- _Supplied material_
== Segment start ==

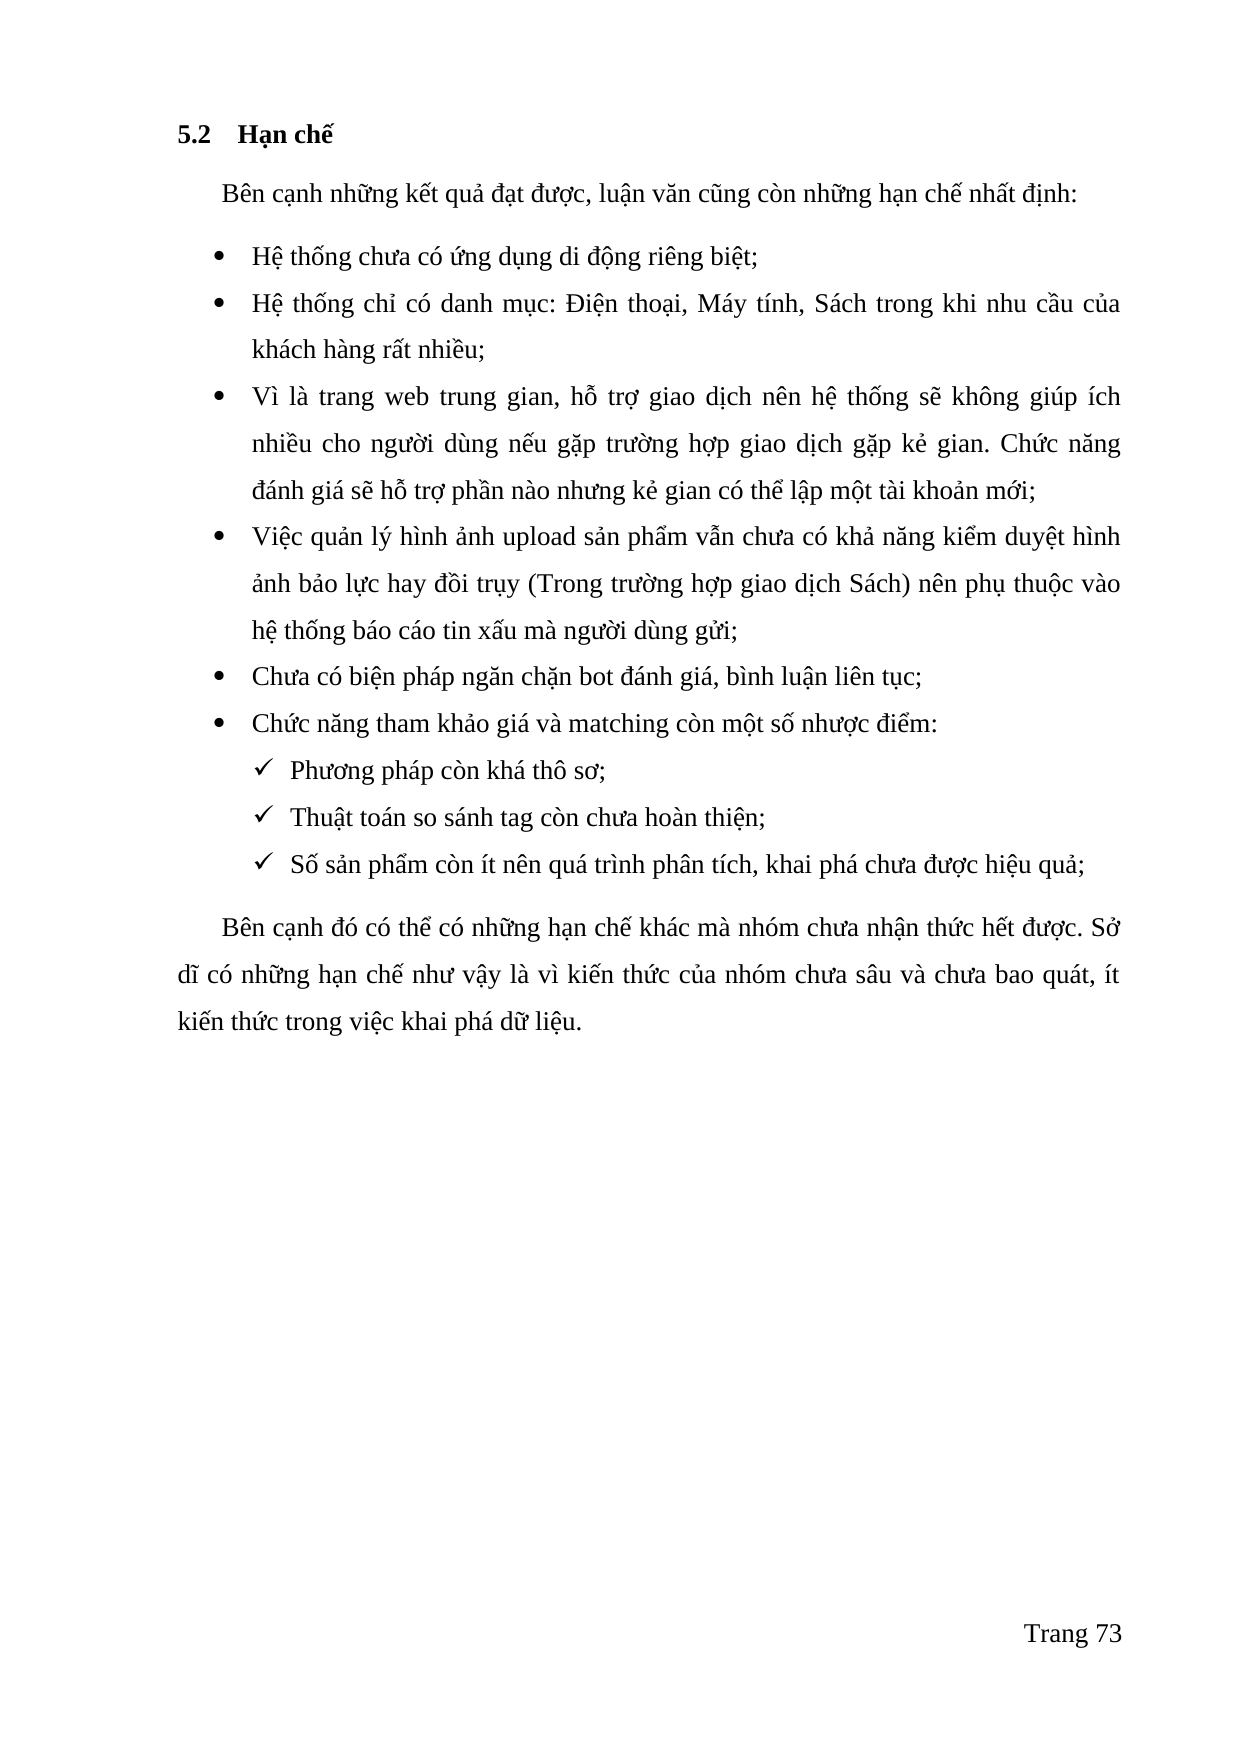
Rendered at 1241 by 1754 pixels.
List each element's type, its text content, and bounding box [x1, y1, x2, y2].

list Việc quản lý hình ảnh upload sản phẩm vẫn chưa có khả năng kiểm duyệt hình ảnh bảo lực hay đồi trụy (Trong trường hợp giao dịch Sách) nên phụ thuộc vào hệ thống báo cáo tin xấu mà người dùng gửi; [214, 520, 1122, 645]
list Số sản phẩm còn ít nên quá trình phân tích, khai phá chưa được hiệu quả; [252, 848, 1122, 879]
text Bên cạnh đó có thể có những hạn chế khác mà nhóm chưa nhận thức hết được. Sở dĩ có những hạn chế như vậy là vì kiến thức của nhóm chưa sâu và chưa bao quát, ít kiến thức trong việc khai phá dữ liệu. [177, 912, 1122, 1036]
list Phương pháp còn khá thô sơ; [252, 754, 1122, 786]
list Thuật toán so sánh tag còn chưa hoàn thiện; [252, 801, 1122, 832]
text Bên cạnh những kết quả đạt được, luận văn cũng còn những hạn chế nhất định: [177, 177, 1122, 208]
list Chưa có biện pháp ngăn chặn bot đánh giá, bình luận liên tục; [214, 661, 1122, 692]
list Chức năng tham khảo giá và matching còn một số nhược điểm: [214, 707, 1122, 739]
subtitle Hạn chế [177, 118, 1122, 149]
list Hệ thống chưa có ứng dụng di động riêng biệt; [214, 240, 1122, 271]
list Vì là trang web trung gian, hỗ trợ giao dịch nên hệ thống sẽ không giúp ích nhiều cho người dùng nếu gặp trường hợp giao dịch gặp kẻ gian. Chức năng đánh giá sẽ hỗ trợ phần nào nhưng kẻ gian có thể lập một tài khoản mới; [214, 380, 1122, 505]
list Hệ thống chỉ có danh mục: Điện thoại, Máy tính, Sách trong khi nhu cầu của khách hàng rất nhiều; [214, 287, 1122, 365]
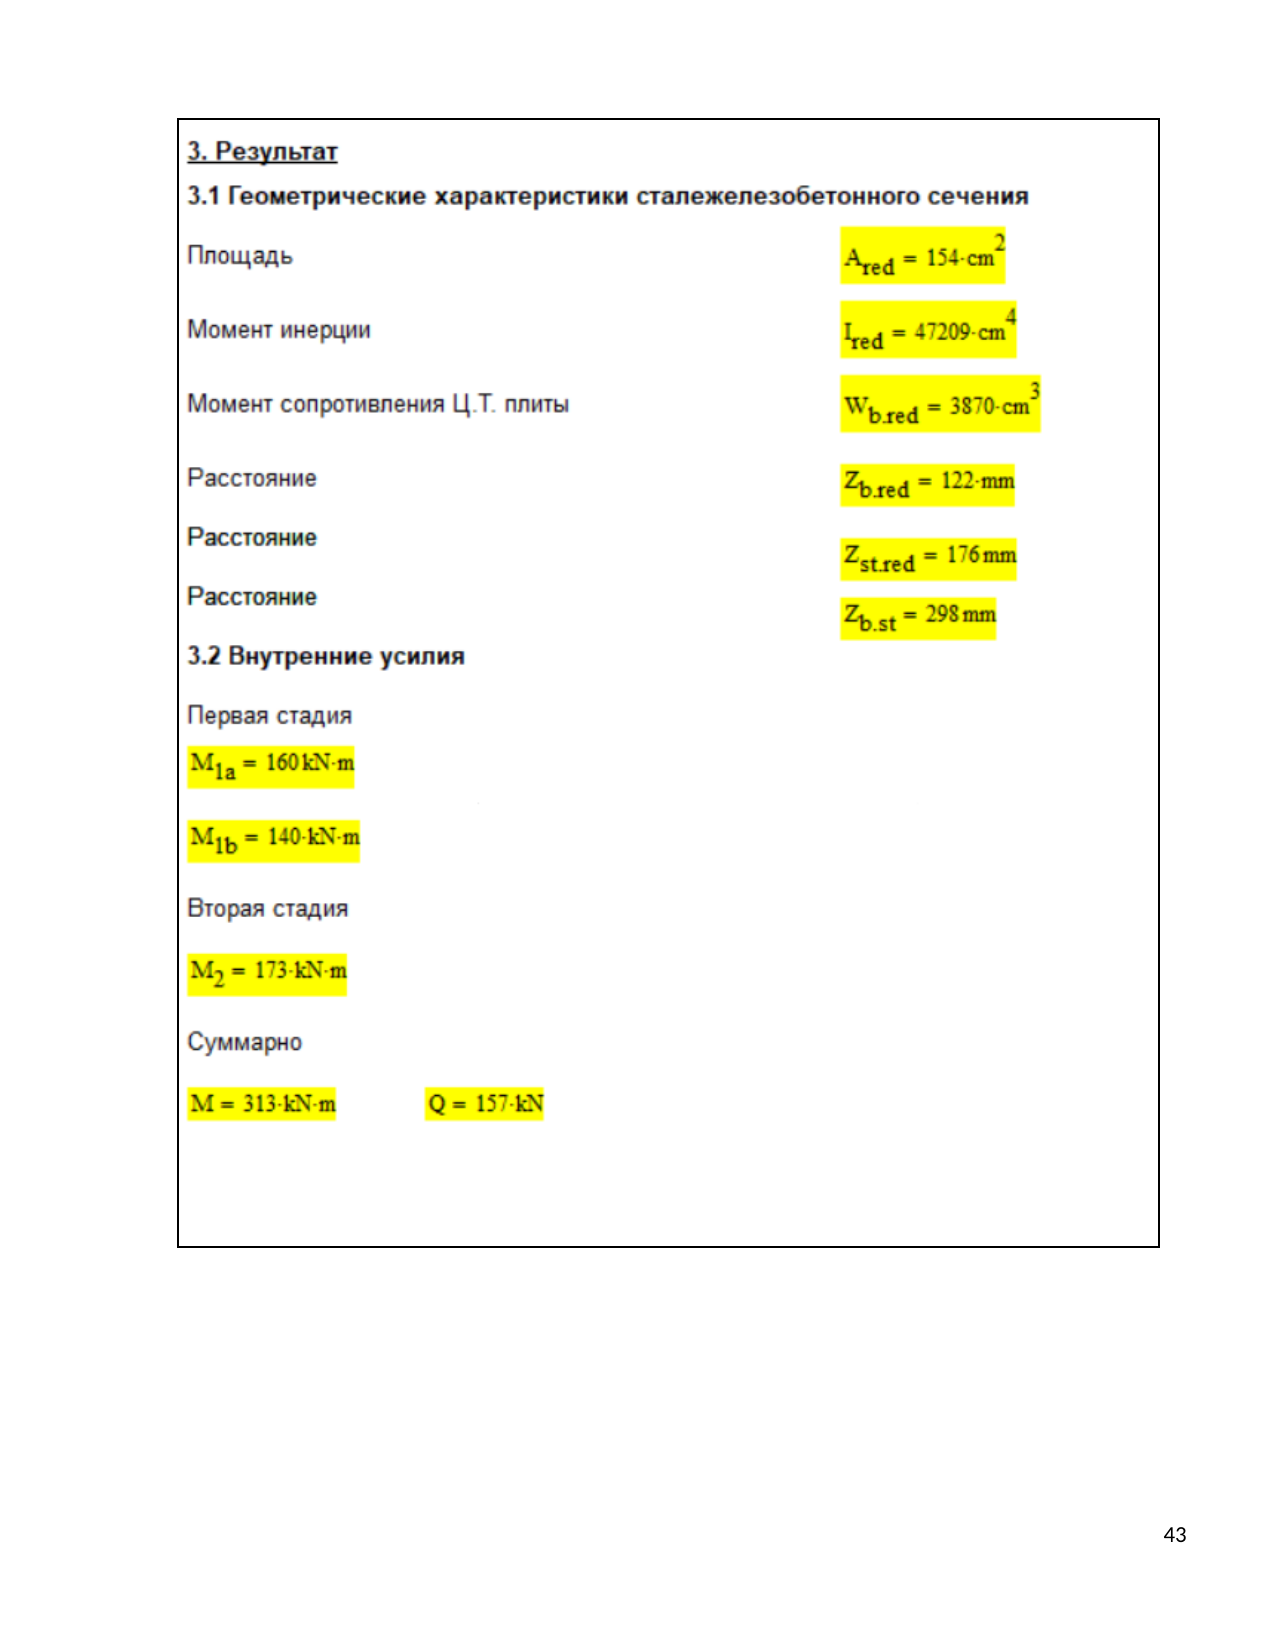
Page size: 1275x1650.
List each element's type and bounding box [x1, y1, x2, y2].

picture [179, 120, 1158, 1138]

== Segment end ==

The line containing "List each element's type and" marks where to begin; the last line of the records marks where to stop. Copy both and all between, exactly.

- _Result below_
List each element's type and bounding box [x1, y1, x2, y2].

picture [179, 120, 1158, 1138]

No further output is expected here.